Although changes in heart rate are inherent in cardiovascular adaptive mechanisms, there is an emerging acceptance of heart rate being associated with cardiovascular risk, high blood pressure, and all-cause morbidity and mortality. The determinants of arterial pressure are related to the interaction of the pulsating ventricle at a given frequency and the elastic and geometric properties of arteries determining arterial stiffness. Hence, a case could be made for heart rate to be considered as an integral parameter when performing the basic measurements of blood pressure and pulse wave velocity. In addition, heart rate is relevant when blood pressure is measured in a peripheral location (as is conventionally measured in the brachial artery) and making conclusion on effects of pressure on the heart since the relation between central aortic and peripheral pulse pressure depends on both the pressure pulse waveform characteristics and heart rate. It follows, therefore, that heart rate should also be taken into account when considering cardiac effects of pharmacological anti-hypertensive agents and in statistical treatment of cardiovascular risk factors in large scale epidemiological studies.

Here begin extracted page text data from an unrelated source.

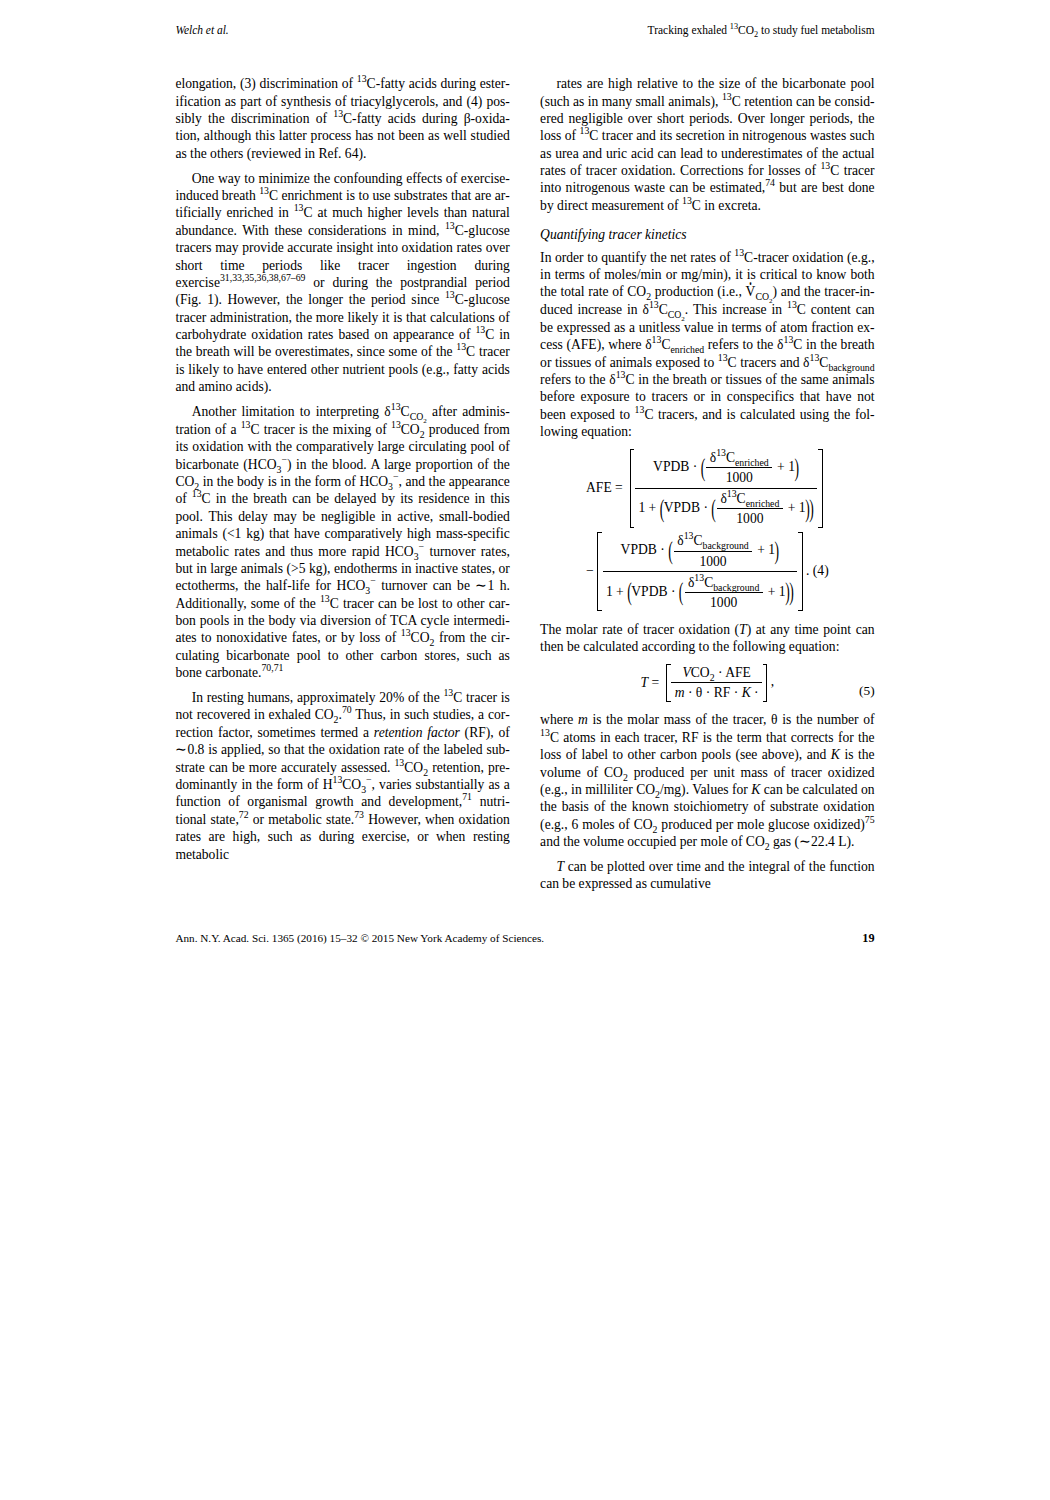Welch et al.
Tracking exhaled 13CO2 to study fuel metabolism
elongation, (3) discrimination of 13C-fatty acids during esterification as part of synthesis of triacylglycerols, and (4) possibly the discrimination of 13C-fatty acids during β-oxidation, although this latter process has not been as well studied as the others (reviewed in Ref. 64).
One way to minimize the confounding effects of exercise-induced breath 13C enrichment is to use substrates that are artificially enriched in 13C at much higher levels than natural abundance. With these considerations in mind, 13C-glucose tracers may provide accurate insight into oxidation rates over short time periods like tracer ingestion during exercise31,33,35,36,38,67–69 or during the postprandial period (Fig. 1). However, the longer the period since 13C-glucose tracer administration, the more likely it is that calculations of carbohydrate oxidation rates based on appearance of 13C in the breath will be overestimates, since some of the 13C tracer is likely to have entered other nutrient pools (e.g., fatty acids and amino acids).
Another limitation to interpreting δ13CCO2 after administration of a 13C tracer is the mixing of 13CO2 produced from its oxidation with the comparatively large circulating pool of bicarbonate (HCO3−) in the blood. A large proportion of the CO2 in the body is in the form of HCO3−, and the appearance of 13C in the breath can be delayed by its residence in this pool. This delay may be negligible in active, small-bodied animals (<1 kg) that have comparatively high mass-specific metabolic rates and thus more rapid HCO3− turnover rates, but in large animals (>5 kg), endotherms in inactive states, or ectotherms, the half-life for HCO3− turnover can be ∼1 h. Additionally, some of the 13C tracer can be lost to other carbon pools in the body via diversion of TCA cycle intermediates to nonoxidative fates, or by loss of 13CO2 from the circulating bicarbonate pool to other carbon stores, such as bone carbonate.70,71
In resting humans, approximately 20% of the 13C tracer is not recovered in exhaled CO2.70 Thus, in such studies, a correction factor, sometimes termed a retention factor (RF), of ∼0.8 is applied, so that the oxidation rate of the labeled substrate can be more accurately assessed. 13CO2 retention, predominantly in the form of H13CO3−, varies substantially as a function of organismal growth and development,71 nutritional state,72 or metabolic state.73 However, when oxidation rates are high, such as during exercise, or when resting metabolic
rates are high relative to the size of the bicarbonate pool (such as in many small animals), 13C retention can be considered negligible over short periods. Over longer periods, the loss of 13C tracer and its secretion in nitrogenous wastes such as urea and uric acid can lead to underestimates of the actual rates of tracer oxidation. Corrections for losses of 13C tracer into nitrogenous waste can be estimated,74 but are best done by direct measurement of 13C in excreta.
Quantifying tracer kinetics
In order to quantify the net rates of 13C-tracer oxidation (e.g., in terms of moles/min or mg/min), it is critical to know both the total rate of CO2 production (i.e., V̇CO2) and the tracer-induced increase in δ13CCO2. This increase in 13C content can be expressed as a unitless value in terms of atom fraction excess (AFE), where δ13Cenriched refers to the δ13C in the breath or tissues of animals exposed to 13C tracers and δ13Cbackground refers to the δ13C in the breath or tissues of the same animals before exposure to tracers or in conspecifics that have not been exposed to 13C tracers, and is calculated using the following equation:
AFE = VPDB · δ13Cenriched 1000 + 1 1 + VPDB · δ13Cenriched 1000 + 1 − VPDB · δ13Cbackground 1000 + 1 1 + VPDB · δ13Cbackground 1000 + 1 . (4)
The molar rate of tracer oxidation (T) at any time point can then be calculated according to the following equation:
T = VCO2 · AFE m · θ · RF · K · , (5)
where m is the molar mass of the tracer, θ is the number of 13C atoms in each tracer, RF is the term that corrects for the loss of label to other carbon pools (see above), and K is the volume of CO2 produced per unit mass of tracer oxidized (e.g., in milliliter CO2/mg). Values for K can be calculated on the basis of the known stoichiometry of substrate oxidation (e.g., 6 moles of CO2 produced per mole glucose oxidized)75 and the volume occupied per mole of CO2 gas (∼22.4 L).
T can be plotted over time and the integral of the function can be expressed as cumulative
Ann. N.Y. Acad. Sci. 1365 (2016) 15–32 © 2015 New York Academy of Sciences.
19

There is also potential for the use of heart rate in other clinical interventional procedures, such as correction of irregular heart rate due to asynchrony of the contracting cardiac chambers through cardiac pacing and CRT. By use of cardiovascular models of the heart and pulmonary and systemic circulation systems, it has been shown that arterial stiffness can have a significant effect in modifying AV and VV delays for optimal CRT performance in maximizing cardiac output.